We’ve reached a tipping point where APIs have become a critical enabler of digital transformation for businesses across all industries—from Amazon.com to Burberry to First Data. Yet keeping APIs secure is often an afterthought for enterprise security teams. The recent Cambridge Analytica scandal at Facebook highlights this unsettling reality. The social media giant’s lax privacy policies and leaky APIs prompted Facebook to suspend hundreds of apps and tighten its API policies.
It’s a major wake-up call for enterprise security teams everywhere. If Facebook’s world-class security apparatus can overlook a major vulnerability in one of their APIs, any company can. For enterprising hackers, there are soft targets as far as the eye can see with APIs.
To get a better read on the most immediate concerns and threats surrounding APIs, we surveyed 100 security and IT professionals at IDENTIFY 2018 in San Francisco and New York.
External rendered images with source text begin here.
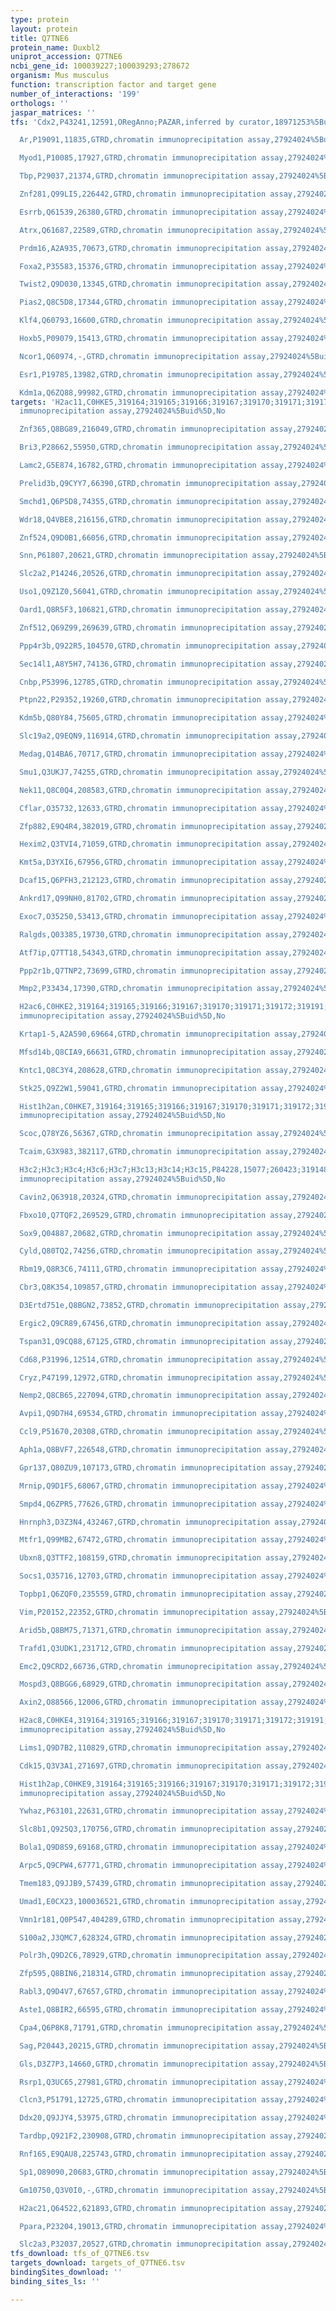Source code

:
 ```yaml
---
type: protein
layout: protein
title: Q7TNE6
protein_name: Duxbl2
uniprot_accession: Q7TNE6
ncbi_gene_id: 100039227;100039293;278672
organism: Mus musculus
function: transcription factor and target gene
number_of_interactions: '199'
orthologs: ''
jaspar_matrices: ''
tfs: 'Cdx2,P43241,12591,ORegAnno;PAZAR,inferred by curator,18971253%5Buid%5D+OR+26578589%5Buid%5D,No

  Ar,P19091,11835,GTRD,chromatin immunoprecipitation assay,27924024%5Buid%5D,No

  Myod1,P10085,17927,GTRD,chromatin immunoprecipitation assay,27924024%5Buid%5D,No

  Tbp,P29037,21374,GTRD,chromatin immunoprecipitation assay,27924024%5Buid%5D,No

  Znf281,Q99LI5,226442,GTRD,chromatin immunoprecipitation assay,27924024%5Buid%5D,No

  Esrrb,Q61539,26380,GTRD,chromatin immunoprecipitation assay,27924024%5Buid%5D,No

  Atrx,Q61687,22589,GTRD,chromatin immunoprecipitation assay,27924024%5Buid%5D,No

  Prdm16,A2A935,70673,GTRD,chromatin immunoprecipitation assay,27924024%5Buid%5D,No

  Foxa2,P35583,15376,GTRD,chromatin immunoprecipitation assay,27924024%5Buid%5D,No

  Twist2,Q9D030,13345,GTRD,chromatin immunoprecipitation assay,27924024%5Buid%5D,No

  Pias2,Q8C5D8,17344,GTRD,chromatin immunoprecipitation assay,27924024%5Buid%5D,No

  Klf4,Q60793,16600,GTRD,chromatin immunoprecipitation assay,27924024%5Buid%5D,No

  Hoxb5,P09079,15413,GTRD,chromatin immunoprecipitation assay,27924024%5Buid%5D,No

  Ncor1,Q60974,-,GTRD,chromatin immunoprecipitation assay,27924024%5Buid%5D,No

  Esr1,P19785,13982,GTRD,chromatin immunoprecipitation assay,27924024%5Buid%5D,No

  Kdm1a,Q6ZQ88,99982,GTRD,chromatin immunoprecipitation assay,27924024%5Buid%5D,No'
targets: 'H2ac11,C0HKE5,319164;319165;319166;319167;319170;319171;319172;319191;665433,GTRD,chromatin
  immunoprecipitation assay,27924024%5Buid%5D,No

  Znf365,Q8BG89,216049,GTRD,chromatin immunoprecipitation assay,27924024%5Buid%5D,No

  Bri3,P28662,55950,GTRD,chromatin immunoprecipitation assay,27924024%5Buid%5D,No

  Lamc2,G5E874,16782,GTRD,chromatin immunoprecipitation assay,27924024%5Buid%5D,No

  Prelid3b,Q9CYY7,66390,GTRD,chromatin immunoprecipitation assay,27924024%5Buid%5D,No

  Smchd1,Q6P5D8,74355,GTRD,chromatin immunoprecipitation assay,27924024%5Buid%5D,No

  Wdr18,Q4VBE8,216156,GTRD,chromatin immunoprecipitation assay,27924024%5Buid%5D,No

  Znf524,Q9D0B1,66056,GTRD,chromatin immunoprecipitation assay,27924024%5Buid%5D,No

  Snn,P61807,20621,GTRD,chromatin immunoprecipitation assay,27924024%5Buid%5D,No

  Slc2a2,P14246,20526,GTRD,chromatin immunoprecipitation assay,27924024%5Buid%5D,No

  Uso1,Q9Z1Z0,56041,GTRD,chromatin immunoprecipitation assay,27924024%5Buid%5D,No

  Oard1,Q8R5F3,106821,GTRD,chromatin immunoprecipitation assay,27924024%5Buid%5D,No

  Znf512,Q69Z99,269639,GTRD,chromatin immunoprecipitation assay,27924024%5Buid%5D,No

  Ppp4r3b,Q922R5,104570,GTRD,chromatin immunoprecipitation assay,27924024%5Buid%5D,No

  Sec14l1,A8Y5H7,74136,GTRD,chromatin immunoprecipitation assay,27924024%5Buid%5D,No

  Cnbp,P53996,12785,GTRD,chromatin immunoprecipitation assay,27924024%5Buid%5D,No

  Ptpn22,P29352,19260,GTRD,chromatin immunoprecipitation assay,27924024%5Buid%5D,No

  Kdm5b,Q80Y84,75605,GTRD,chromatin immunoprecipitation assay,27924024%5Buid%5D,No

  Slc19a2,Q9EQN9,116914,GTRD,chromatin immunoprecipitation assay,27924024%5Buid%5D,No

  Medag,Q14BA6,70717,GTRD,chromatin immunoprecipitation assay,27924024%5Buid%5D,No

  Smu1,Q3UKJ7,74255,GTRD,chromatin immunoprecipitation assay,27924024%5Buid%5D,No

  Nek11,Q8C0Q4,208583,GTRD,chromatin immunoprecipitation assay,27924024%5Buid%5D,No

  Cflar,O35732,12633,GTRD,chromatin immunoprecipitation assay,27924024%5Buid%5D,No

  Zfp882,E9Q4R4,382019,GTRD,chromatin immunoprecipitation assay,27924024%5Buid%5D,No

  Hexim2,Q3TVI4,71059,GTRD,chromatin immunoprecipitation assay,27924024%5Buid%5D,No

  Kmt5a,D3YXI6,67956,GTRD,chromatin immunoprecipitation assay,27924024%5Buid%5D,No

  Dcaf15,Q6PFH3,212123,GTRD,chromatin immunoprecipitation assay,27924024%5Buid%5D,No

  Ankrd17,Q99NH0,81702,GTRD,chromatin immunoprecipitation assay,27924024%5Buid%5D,No

  Exoc7,O35250,53413,GTRD,chromatin immunoprecipitation assay,27924024%5Buid%5D,No

  Ralgds,Q03385,19730,GTRD,chromatin immunoprecipitation assay,27924024%5Buid%5D,No

  Atf7ip,Q7TT18,54343,GTRD,chromatin immunoprecipitation assay,27924024%5Buid%5D,No

  Ppp2r1b,Q7TNP2,73699,GTRD,chromatin immunoprecipitation assay,27924024%5Buid%5D,No

  Mmp2,P33434,17390,GTRD,chromatin immunoprecipitation assay,27924024%5Buid%5D,No

  H2ac6,C0HKE2,319164;319165;319166;319167;319170;319171;319172;319191;665433,GTRD,chromatin
  immunoprecipitation assay,27924024%5Buid%5D,No

  Krtap1-5,A2A590,69664,GTRD,chromatin immunoprecipitation assay,27924024%5Buid%5D,No

  Mfsd14b,Q8CIA9,66631,GTRD,chromatin immunoprecipitation assay,27924024%5Buid%5D,No

  Kntc1,Q8C3Y4,208628,GTRD,chromatin immunoprecipitation assay,27924024%5Buid%5D,No

  Stk25,Q9Z2W1,59041,GTRD,chromatin immunoprecipitation assay,27924024%5Buid%5D,No

  Hist1h2an,C0HKE7,319164;319165;319166;319167;319170;319171;319172;319191;665433,GTRD,chromatin
  immunoprecipitation assay,27924024%5Buid%5D,No

  Scoc,Q78YZ6,56367,GTRD,chromatin immunoprecipitation assay,27924024%5Buid%5D,No

  Tcaim,G3X983,382117,GTRD,chromatin immunoprecipitation assay,27924024%5Buid%5D,No

  H3c2;H3c3;H3c4;H3c6;H3c7;H3c13;H3c14;H3c15,P84228,15077;260423;319148;319149;319150;319151;319154;97114,GTRD,chromatin
  immunoprecipitation assay,27924024%5Buid%5D,No

  Cavin2,Q63918,20324,GTRD,chromatin immunoprecipitation assay,27924024%5Buid%5D,No

  Fbxo10,Q7TQF2,269529,GTRD,chromatin immunoprecipitation assay,27924024%5Buid%5D,No

  Sox9,Q04887,20682,GTRD,chromatin immunoprecipitation assay,27924024%5Buid%5D,No

  Cyld,Q80TQ2,74256,GTRD,chromatin immunoprecipitation assay,27924024%5Buid%5D,No

  Rbm19,Q8R3C6,74111,GTRD,chromatin immunoprecipitation assay,27924024%5Buid%5D,No

  Cbr3,Q8K354,109857,GTRD,chromatin immunoprecipitation assay,27924024%5Buid%5D,No

  D3Ertd751e,Q8BGN2,73852,GTRD,chromatin immunoprecipitation assay,27924024%5Buid%5D,No

  Ergic2,Q9CR89,67456,GTRD,chromatin immunoprecipitation assay,27924024%5Buid%5D,No

  Tspan31,Q9CQ88,67125,GTRD,chromatin immunoprecipitation assay,27924024%5Buid%5D,No

  Cd68,P31996,12514,GTRD,chromatin immunoprecipitation assay,27924024%5Buid%5D,No

  Cryz,P47199,12972,GTRD,chromatin immunoprecipitation assay,27924024%5Buid%5D,No

  Nemp2,Q8CB65,227094,GTRD,chromatin immunoprecipitation assay,27924024%5Buid%5D,No

  Avpi1,Q9D7H4,69534,GTRD,chromatin immunoprecipitation assay,27924024%5Buid%5D,No

  Ccl9,P51670,20308,GTRD,chromatin immunoprecipitation assay,27924024%5Buid%5D,No

  Aph1a,Q8BVF7,226548,GTRD,chromatin immunoprecipitation assay,27924024%5Buid%5D,No

  Gpr137,Q80ZU9,107173,GTRD,chromatin immunoprecipitation assay,27924024%5Buid%5D,No

  Mrnip,Q9D1F5,68067,GTRD,chromatin immunoprecipitation assay,27924024%5Buid%5D,No

  Smpd4,Q6ZPR5,77626,GTRD,chromatin immunoprecipitation assay,27924024%5Buid%5D,No

  Hnrnph3,D3Z3N4,432467,GTRD,chromatin immunoprecipitation assay,27924024%5Buid%5D,No

  Mtfr1,Q99MB2,67472,GTRD,chromatin immunoprecipitation assay,27924024%5Buid%5D,No

  Ubxn8,Q3TTF2,108159,GTRD,chromatin immunoprecipitation assay,27924024%5Buid%5D,No

  Socs1,O35716,12703,GTRD,chromatin immunoprecipitation assay,27924024%5Buid%5D,No

  Topbp1,Q6ZQF0,235559,GTRD,chromatin immunoprecipitation assay,27924024%5Buid%5D,No

  Vim,P20152,22352,GTRD,chromatin immunoprecipitation assay,27924024%5Buid%5D,No

  Arid5b,Q8BM75,71371,GTRD,chromatin immunoprecipitation assay,27924024%5Buid%5D,No

  Trafd1,Q3UDK1,231712,GTRD,chromatin immunoprecipitation assay,27924024%5Buid%5D,No

  Emc2,Q9CRD2,66736,GTRD,chromatin immunoprecipitation assay,27924024%5Buid%5D,No

  Mospd3,Q8BGG6,68929,GTRD,chromatin immunoprecipitation assay,27924024%5Buid%5D,No

  Axin2,O88566,12006,GTRD,chromatin immunoprecipitation assay,27924024%5Buid%5D,No

  H2ac8,C0HKE4,319164;319165;319166;319167;319170;319171;319172;319191;665433,GTRD,chromatin
  immunoprecipitation assay,27924024%5Buid%5D,No

  Lims1,Q9D7B2,110829,GTRD,chromatin immunoprecipitation assay,27924024%5Buid%5D,No

  Cdk15,Q3V3A1,271697,GTRD,chromatin immunoprecipitation assay,27924024%5Buid%5D,No

  Hist1h2ap,C0HKE9,319164;319165;319166;319167;319170;319171;319172;319191;665433,GTRD,chromatin
  immunoprecipitation assay,27924024%5Buid%5D,No

  Ywhaz,P63101,22631,GTRD,chromatin immunoprecipitation assay,27924024%5Buid%5D,No

  Slc8b1,Q925Q3,170756,GTRD,chromatin immunoprecipitation assay,27924024%5Buid%5D,No

  Bola1,Q9D8S9,69168,GTRD,chromatin immunoprecipitation assay,27924024%5Buid%5D,No

  Arpc5,Q9CPW4,67771,GTRD,chromatin immunoprecipitation assay,27924024%5Buid%5D,No

  Tmem183,Q9JJB9,57439,GTRD,chromatin immunoprecipitation assay,27924024%5Buid%5D,No

  Umad1,E0CX23,100036521,GTRD,chromatin immunoprecipitation assay,27924024%5Buid%5D,No

  Vmn1r181,Q0P547,404289,GTRD,chromatin immunoprecipitation assay,27924024%5Buid%5D,No

  S100a2,J3QMC7,628324,GTRD,chromatin immunoprecipitation assay,27924024%5Buid%5D,No

  Polr3h,Q9D2C6,78929,GTRD,chromatin immunoprecipitation assay,27924024%5Buid%5D,No

  Zfp595,Q8BIN6,218314,GTRD,chromatin immunoprecipitation assay,27924024%5Buid%5D,No

  Rabl3,Q9D4V7,67657,GTRD,chromatin immunoprecipitation assay,27924024%5Buid%5D,No

  Aste1,Q8BIR2,66595,GTRD,chromatin immunoprecipitation assay,27924024%5Buid%5D,No

  Cpa4,Q6P8K8,71791,GTRD,chromatin immunoprecipitation assay,27924024%5Buid%5D,No

  Sag,P20443,20215,GTRD,chromatin immunoprecipitation assay,27924024%5Buid%5D,No

  Gls,D3Z7P3,14660,GTRD,chromatin immunoprecipitation assay,27924024%5Buid%5D,No

  Rsrp1,Q3UC65,27981,GTRD,chromatin immunoprecipitation assay,27924024%5Buid%5D,No

  Clcn3,P51791,12725,GTRD,chromatin immunoprecipitation assay,27924024%5Buid%5D,No

  Ddx20,Q9JJY4,53975,GTRD,chromatin immunoprecipitation assay,27924024%5Buid%5D,No

  Tardbp,Q921F2,230908,GTRD,chromatin immunoprecipitation assay,27924024%5Buid%5D,No

  Rnf165,E9QAU8,225743,GTRD,chromatin immunoprecipitation assay,27924024%5Buid%5D,No

  Sp1,O89090,20683,GTRD,chromatin immunoprecipitation assay,27924024%5Buid%5D,No

  Gm10750,Q3V0I0,-,GTRD,chromatin immunoprecipitation assay,27924024%5Buid%5D,No

  H2ac21,Q64522,621893,GTRD,chromatin immunoprecipitation assay,27924024%5Buid%5D,No

  Ppara,P23204,19013,GTRD,chromatin immunoprecipitation assay,27924024%5Buid%5D,No

  Slc2a3,P32037,20527,GTRD,chromatin immunoprecipitation assay,27924024%5Buid%5D,No'
tfs_download: tfs_of_Q7TNE6.tsv
targets_download: targets_of_Q7TNE6.tsv
bindingSites_download: ''
binding_sites_ls: ''

---
```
Here are some of the key findings and takeaways from the survey:
API sprawl is a growing issue: 25% of respondents say their company has over 1,000 APIs, while 35% report having between 400–1,000 APIs. This suggests that APIs are continuing to expand at an accelerated rate. A January 2018 survey found that companies manage 363 different APIs on average, with 39.2% managing between 400–1,000 APIs and 7.2% managing over 1,000 APIs.
Lack of visibility into APIs is all too common: 45% of respondents aren’t confident in their security organization's ability to detect whether a bad actor is accessing their APIs. In fact, 51% aren't even confident their security team knows about all of the APIs that exist in the organization. This illustrates one of the greatest obstacles to effective API security today—the people trusted with securing APIs don’t always know where they are. As the saying goes: You can’t protect what you can’t see.
API breaches are often a black box: 30% of respondents don’t know whether their organization has experienced any breaches, leaks or other security incidents involving APIs. It’s no wonder API security is overlooked so often when it’s talked about so seldomly. To make it a priority, security teams need to find more and better ways to communicate the urgency of API security to organizational leadership.
Nation-states could weaponize APIs next: 75% of respondents believe we will see nation-states targeting or exploiting APIs in the next year. As the API economy expands to every corner of modern business and society, the arrival of sophisticated state actors is inevitable. The question security teams need to ask is whether they’re ready for it or not.
Watch your back, Wall Street and Washington: 40% of respondents believe financial services companies will become the most heavily targeted industry for API attacks in the coming year. Government came in second with 20% of the vote. Looking ahead to 2019, expect more sophisticated attacks on APIs, especially in industries where the data moving between applications and services is extremely valuable.
“Now is not the time to ignore cyber security threats targeting APIs,“ said Jason Bonds, vice president, Intelligence at Ping Identity. “We’re quickly moving from a world where the average enterprise manages a handful of APIs and web services to one where they are contending with thousands of APIs and microservices. And, these are spanning multiple infrastructure providers and regions around the globe. To succeed, enterprises need to move beyond basic API administration and create a more holistic API cyber security strategy that connects across the entire organization.”